朝起きたら、少しは楽になっていたのだけど、まぁ体の節々が痛い痛い。
昨日の夜目覚ましをセットするのを忘れていたので焦ったが、まだ朝の5時半でした。やったねシャワー浴びても仕事間に合う。
「おはようございます、調子はどうですか」
暗がりから声をかけられてびっくりした。久々知くん起きてたんだ。
「んー、薬飲めば仕事は行けそう」
ベッドから這い出すと、ぱちりとリビングの明かりがついた。
久々知くんは怪訝そうにこちらを伺っている。
「まず、体温計な」
「えぇ」
すると久々知くんの瞳がきらりと煌めいた。おぉっと、昨日みたいに服を剥ぐ勢いで突っ込まれるのはこわい。
素直に受け取って脇に挟む。うぅ、口の中がべとつく。歯磨きしたい。
「汗、かきました?」
「わりと」
「じゃあ着替えだしますね」
久々知くんは勝手にクローゼットを開けて、ケースからTシャツとスウェットを引っ張り出した。いや、もういいけど、勝手にクローゼット開けるのは構わないけど、私仕事行くよ。
ピピッという音に反応する久々知くんにびくつきつつ、体温計を確認。
「あちゃー」
「はい、休みの連絡いれてくださいね」
「いやいやいや」
数字は38.7℃。

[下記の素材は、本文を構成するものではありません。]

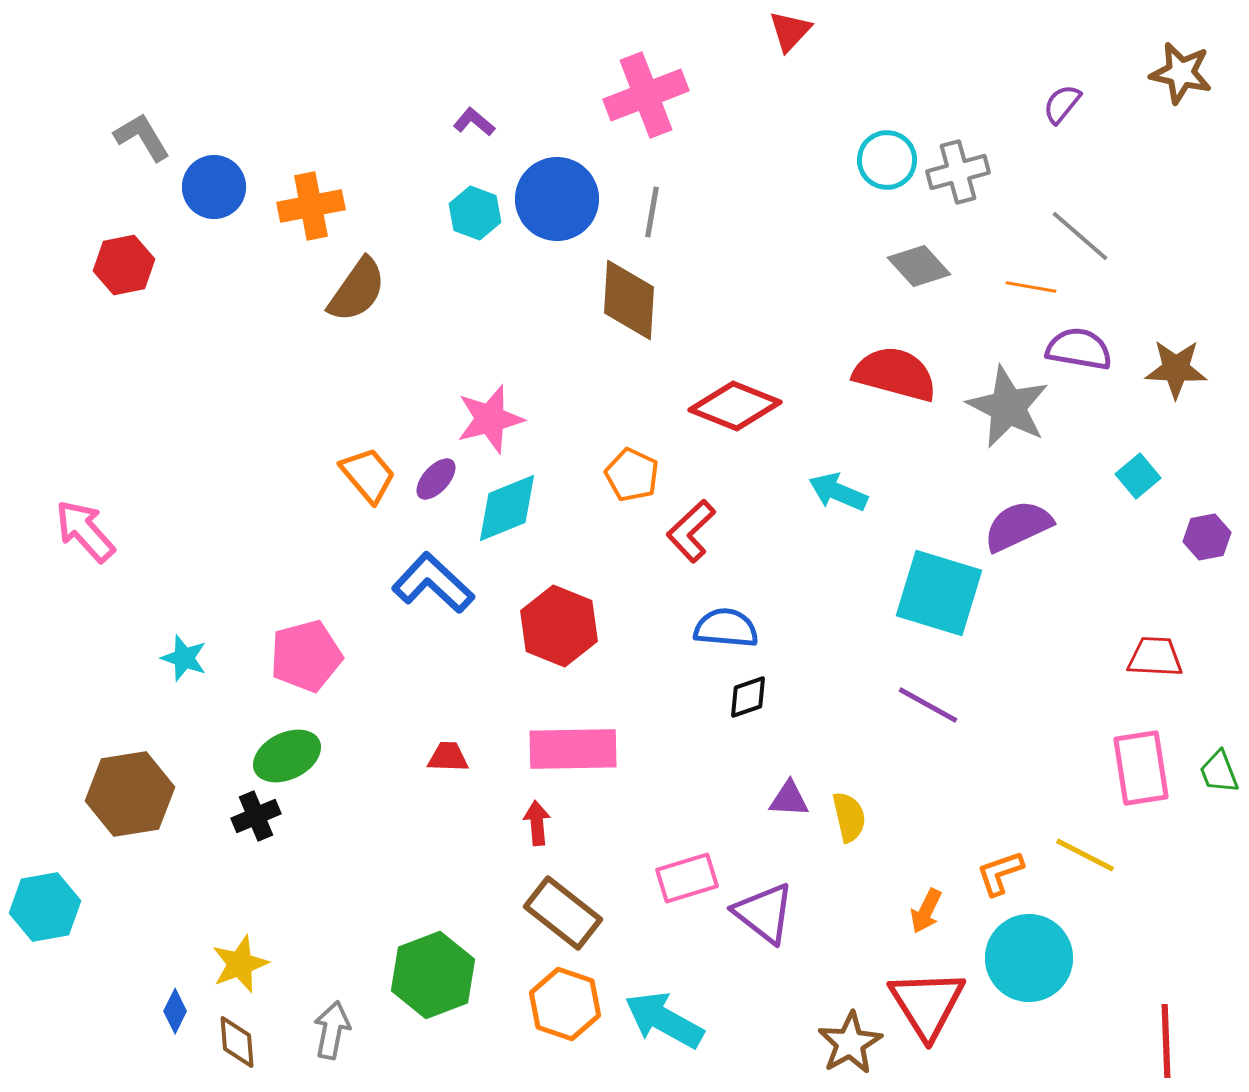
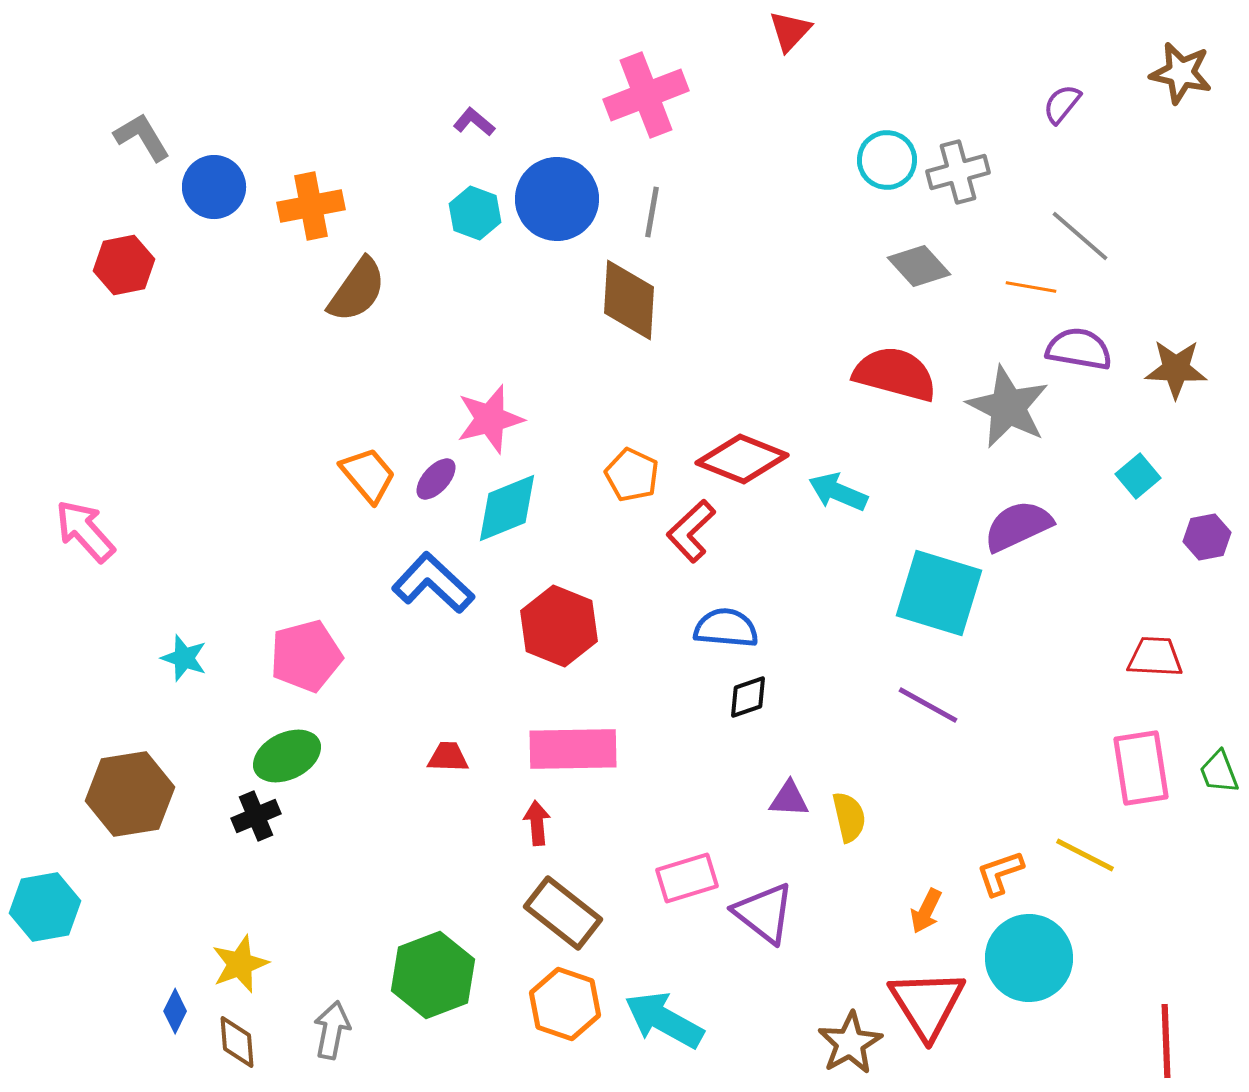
red diamond at (735, 406): moved 7 px right, 53 px down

どうりでふらふらするわけだわ。熱あがってんじゃん。
「こんな……5時半に連絡いれても……」
「今、メール打ってください。6時半に俺が送信します。まずほら、着替えて」
そんなこと言われても、身体に力が入らない。
ううー、なんて呻きながらベッドの中でもぞついていたら、布団を引っペがされた。
何にって、そりゃあ、久々知くんに。
「ほら、腕あげて」
「ん」
「脱がすよ」
「……寒い」
「あ、ノーブラだった。すみません」
「寒い……」
「ほら腕あげて。頭下げるな」
着替えさせられた。久々知くんがまったく照れないもんだから、私もなんとなく反応しそこなった。
「パンツも替えたいよな」
「うん」
「とってきます」
クローゼットには下着のストックがないことに気づいていたのか、久々知くんはリビングの洗濯物干しへ。
さすがにパンツ交換は自分でさせてくれるらしく、すぐに寝室から出ていった。
着替えを済ませたあたりで戻ってきた久々知くんはさっさと私が脱いだスウェットとパンツを回収し、洗面所へ戻っていく。
枕元に置いてあったポカリを飲んで、ベッドにもぐりこんだ。
こんなに高い熱をだしたのは久々だ。なんなら仕事を病欠するのはこれが初めて。
実家の母が恋しくなる。でも、こんなときに面倒を見てくれる人がいるというのは、本当に心強い。
ああでも、本当に仕事には行きたかったんだけどなぁ。
さすがにこの調子じゃ電車に乗るのも不安だし、風邪だとしたらまわりに移してしまいそうで不安だ。
納期も近いし、同期や先輩に申し訳ないけれど、今日だけ。今日だけ休もう。
上司とはっちーにそれぞれ連絡をいれて、目を閉じる。
「メール打ちました?」
「うん、もう送っちゃった」
あの人達、メールで起きるような繊細な神経してないでしょ。大丈夫きっと図太い。
「寝れそうなら寝てください、病院調べておきます」
久々知くんがパソコンを起動する音がする。
「いや、診察券あるから、棚」
「あぁ、ファイル。見ておきますね」
私の意識が保たれたのは、ここまでだった。